Because such Broker-Dealer may be deemed to be an "underwriter" within
the meaning of the Act and must, therefore, deliver a prospectus meeting the
requirements of the Act in connection with its initial sale of any Series B
Senior Subordinated Notes received by such Broker-Dealer in the Exchange Offer,
the Company shall permit the use of the Prospectus contained in the Exchange
Offer Registration Statement by such Broker-Dealer to satisfy such prospectus
delivery requirement. To the extent necessary to ensure that the prospectus
contained in the Exchange Offer Registration Statement is available for resales
of Series B Senior Subordinated Notes by Broker-Dealers, the Company agrees to
use commercially reasonable efforts to keep the Exchange Offer Registration
Statement continuously effective, supplemented, amended and current as required
by and subject to the provisions of Section 6(a) and (c) hereof and in
conformity with the requirements of this Agreement, the Act and the policies,
rules and regulations of the Commission as announced from time to time, for a
period of 180 days from the Consummation Deadline or such shorter period as will
terminate when all Transfer Restricted Securities covered by such Registration
Statement have been sold pursuant thereto. The Company shall provide sufficient
copies of the latest version of such Prospectus to such Broker-Dealers, promptly
upon request, and in no event later than one day after such request, at any time
during such period.

====================

● What is expected
Write the next part of the agreement passage on Broker-Dealer prospectus delivery, picking up right after its final sentence.

● Record excerpts
====================

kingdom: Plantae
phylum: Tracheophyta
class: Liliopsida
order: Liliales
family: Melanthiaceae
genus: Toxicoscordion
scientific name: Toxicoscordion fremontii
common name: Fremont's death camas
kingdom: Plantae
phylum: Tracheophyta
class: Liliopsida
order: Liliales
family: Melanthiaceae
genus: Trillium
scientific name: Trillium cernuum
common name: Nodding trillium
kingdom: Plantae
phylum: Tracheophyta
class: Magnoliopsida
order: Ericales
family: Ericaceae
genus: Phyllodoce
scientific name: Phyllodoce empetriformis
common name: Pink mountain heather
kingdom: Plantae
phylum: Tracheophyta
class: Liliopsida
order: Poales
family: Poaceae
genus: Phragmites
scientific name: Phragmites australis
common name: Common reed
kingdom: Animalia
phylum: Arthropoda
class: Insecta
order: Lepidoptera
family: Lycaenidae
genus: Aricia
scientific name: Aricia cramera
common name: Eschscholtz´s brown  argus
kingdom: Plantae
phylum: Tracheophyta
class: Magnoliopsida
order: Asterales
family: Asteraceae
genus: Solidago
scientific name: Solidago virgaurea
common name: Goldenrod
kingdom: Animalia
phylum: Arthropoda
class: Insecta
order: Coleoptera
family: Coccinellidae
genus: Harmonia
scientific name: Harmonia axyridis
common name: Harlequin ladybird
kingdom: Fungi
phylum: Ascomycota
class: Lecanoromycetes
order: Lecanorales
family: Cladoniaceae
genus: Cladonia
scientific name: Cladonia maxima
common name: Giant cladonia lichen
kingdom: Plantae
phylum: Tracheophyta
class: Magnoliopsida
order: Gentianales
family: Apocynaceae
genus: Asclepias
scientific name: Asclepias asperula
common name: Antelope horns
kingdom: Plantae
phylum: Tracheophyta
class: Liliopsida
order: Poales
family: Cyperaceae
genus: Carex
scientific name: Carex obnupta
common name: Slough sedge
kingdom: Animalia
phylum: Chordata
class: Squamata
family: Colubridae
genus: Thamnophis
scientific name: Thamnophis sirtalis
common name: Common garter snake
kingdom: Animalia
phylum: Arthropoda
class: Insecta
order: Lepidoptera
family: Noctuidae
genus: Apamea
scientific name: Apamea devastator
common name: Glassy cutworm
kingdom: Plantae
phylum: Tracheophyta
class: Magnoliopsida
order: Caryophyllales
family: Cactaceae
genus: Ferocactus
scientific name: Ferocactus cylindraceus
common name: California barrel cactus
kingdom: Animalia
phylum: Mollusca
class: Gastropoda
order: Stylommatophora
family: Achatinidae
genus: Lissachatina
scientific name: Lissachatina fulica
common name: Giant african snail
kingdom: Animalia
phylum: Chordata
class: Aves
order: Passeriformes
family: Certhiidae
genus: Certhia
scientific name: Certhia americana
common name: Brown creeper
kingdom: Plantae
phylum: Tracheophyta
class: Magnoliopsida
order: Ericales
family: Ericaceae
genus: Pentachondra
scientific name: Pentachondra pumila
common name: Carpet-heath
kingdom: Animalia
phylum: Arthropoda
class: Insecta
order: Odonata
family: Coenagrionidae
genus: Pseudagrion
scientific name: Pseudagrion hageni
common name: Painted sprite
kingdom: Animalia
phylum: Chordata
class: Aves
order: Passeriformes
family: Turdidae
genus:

====================

● Written answer
SECTION 4. SHELF REGISTRATION
(a) Shelf Registration. If (i) the Exchange Offer is not permitted
by applicable law or Commission policy after the Company has complied with the
procedures set forth in Section 6(a)(i) below or (ii) any Holder of Series A
Senior Subordinated Notes which are Transfer Restricted Securities shall notify
the Company within 20 Business Days following the Consummation Deadline that (A)
such Holder is prohibited by law or Commission policy from participating in the
Exchange Offer, (B) such Holder may not resell the Series B Senior Subordinated
Notes acquired by it in the Exchange Offer to the public without delivering a
prospectus, and the Prospectus contained in the Exchange Offer Registration
Statement is not appropriate or available for such resales by such Holder, or
(C) such Holder is a Broker-Dealer and holds Series A Senior Subordinated Notes
acquired directly from the Company or any of the Company's affiliates, then the
Company shall:
(x) use commercially reasonable efforts to cause to be
filed, on or prior to the later of (1) the Filing Deadline and (2) 60
days after the date on which the Company receives the notice specified
in clause (a)(ii) above, a shelf registration statement pursuant to Rule
415 under the Act (which may be an amendment to the Exchange Offer
Registration Statement (the "Shelf Registration Statement")), relating
to all Transfer Restricted Securities, and
(y) shall use commercially reasonable efforts to cause such
Shelf Registration Statement to become effective on or prior to the
later of (i) 120 days after the Filing Deadline for the Shelf
Registration Statement or (ii) 120 days after the date on which the
Company receives notice under (x)(ii) above (such day the "Effectiveness
Deadline").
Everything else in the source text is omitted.